Ces deux auteurs ont mis en évidence en 1987, 5 stades chronologiques : la pré-contemplation, la contemplation, la préparation, l’action, le maintien et la terminaison. Cette description linéaire a fait place en 1994, à une vision plutôt cyclique (en forme de spirale). Ce nouveau modèle cyclique implique que les patients peuvent subir des rechutes, des retours en arrière à des niveaux précédents. Toutefois en raison du premier apprentissage, le changement peut se faire à nouveau et de façon plus rapide. (Prochaska, J.O., DiClemente, C.C. et Norcross, J.C, 1992).

Il est à noter que c’est l’amorce d’un comportement de changement qui est une étape souvent difficile. L’inertie et les habitudes de vie sont des causes possibles de cette difficulté au changement. C’est pourquoi, avant d’entamer une telle démarche, il est nécessaire d’aider la personne à avoir des attentes réalistes et des objectifs qui soient réalisables. (Sullivan, 1998, cité par Boudreau). Cet auteur qui travaille avec des patients ayant des pathologies chroniques souligne le fait que des outils pour soutenir le changement doivent être variés, pour aider les personnes à modifier leurs comportements, voire leur façon de penser. Il propose quelques pistes efficaces dans les premiers stades de changement : la conscientisation, la réévaluation personnelle et l’engagement.

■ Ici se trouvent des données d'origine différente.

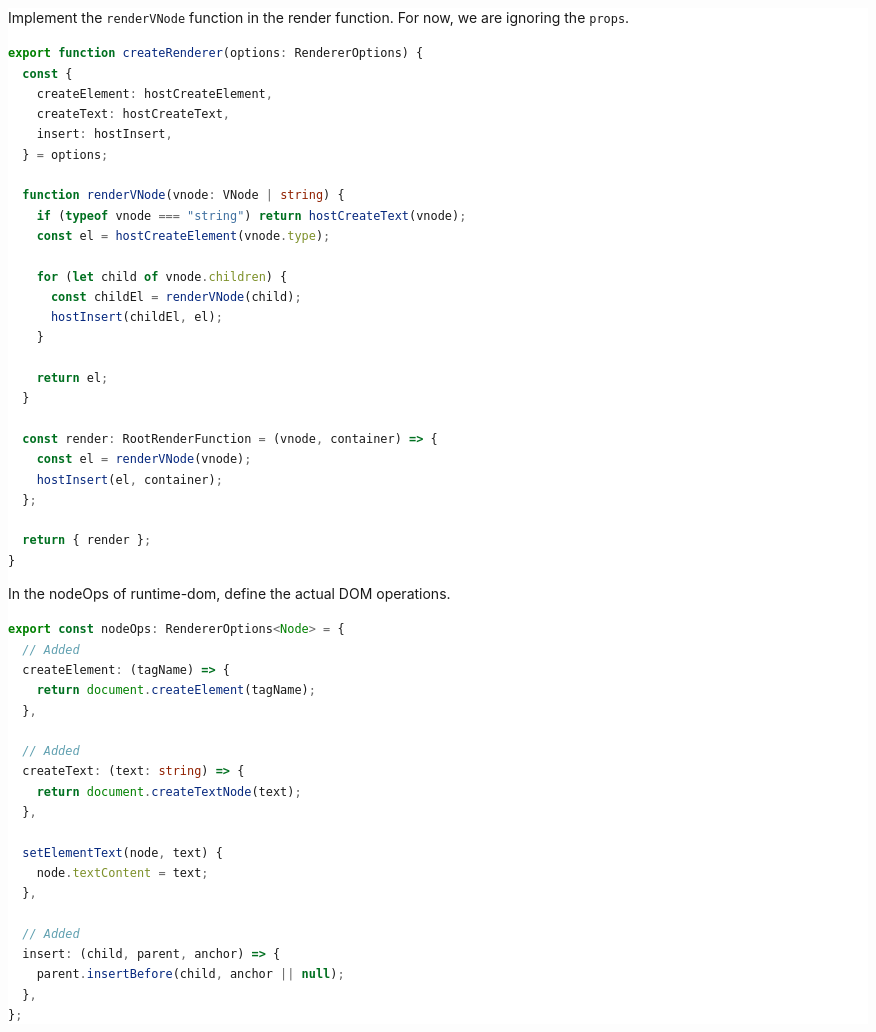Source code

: Implement the `renderVNode` function in the render function. For now, we are ignoring the `props`.

```ts
export function createRenderer(options: RendererOptions) {
  const {
    createElement: hostCreateElement,
    createText: hostCreateText,
    insert: hostInsert,
  } = options;

  function renderVNode(vnode: VNode | string) {
    if (typeof vnode === "string") return hostCreateText(vnode);
    const el = hostCreateElement(vnode.type);

    for (let child of vnode.children) {
      const childEl = renderVNode(child);
      hostInsert(childEl, el);
    }

    return el;
  }

  const render: RootRenderFunction = (vnode, container) => {
    const el = renderVNode(vnode);
    hostInsert(el, container);
  };

  return { render };
}
```

In the nodeOps of runtime-dom, define the actual DOM operations.

```ts
export const nodeOps: RendererOptions<Node> = {
  // Added
  createElement: (tagName) => {
    return document.createElement(tagName);
  },

  // Added
  createText: (text: string) => {
    return document.createTextNode(text);
  },

  setElementText(node, text) {
    node.textContent = text;
  },

  // Added
  insert: (child, parent, anchor) => {
    parent.insertBefore(child, anchor || null);
  },
};
```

P.Aim (2015), fondateur de l’institut Uthyl pour l’utilisation des thérapies brèves (troisième vague des TCC) souligne que la lutte contre quelque chose, engendre une augmentation de cette même chose. Lors de la formation aux thérapies brèves soutien le fait que l’externalisation du problème est fondamentale. Si la personne entre dans une dimension identitaire de type : « je suis douloureuse », cette confusion peut rendre les soins plus difficiles. Le thérapeute gagne donc à être attentif à ses formulations. Une petite phrase toute simple telle que : « quand la douleur s’est-elle inscrite dans votre vie ? » permet déjà un décentrage, même inconscient de la personne.

Du côté des ergothérapeutes, c’est L. Bergès (2016) qui évoque la notion de changement comme le fait que « croire en l’idée fondatrice d’un changement possible, mais dont les raisons souvent échappent, c’est croire en l’autre, différencié de soi, riche de ses singularités, et semblablement capable d’évolution ». Il introduit ici l’idée fondamental de l’importance de la posture de l’ergothérapeute et de nos attentes vis-à-vis du patient. Le changement se fera aussi en fonction du regard que nous portons sur la personne, dans une relation thérapeutique où nous pourrons accepter que l’autre soit capable de changement. L.Bergès (2016) cite une phrase de F. Roustang (2000) dans son livre sur la fin de la plainte : « Je m’attends à ce qu’il change ».

Le changement possible nécessite donc une certaine attitude thérapeutique, associant vision d’un changement possible du côté du thérapeute et du patient, centration du côté des solutions, conscientisation et soutien de l’engagement personnel.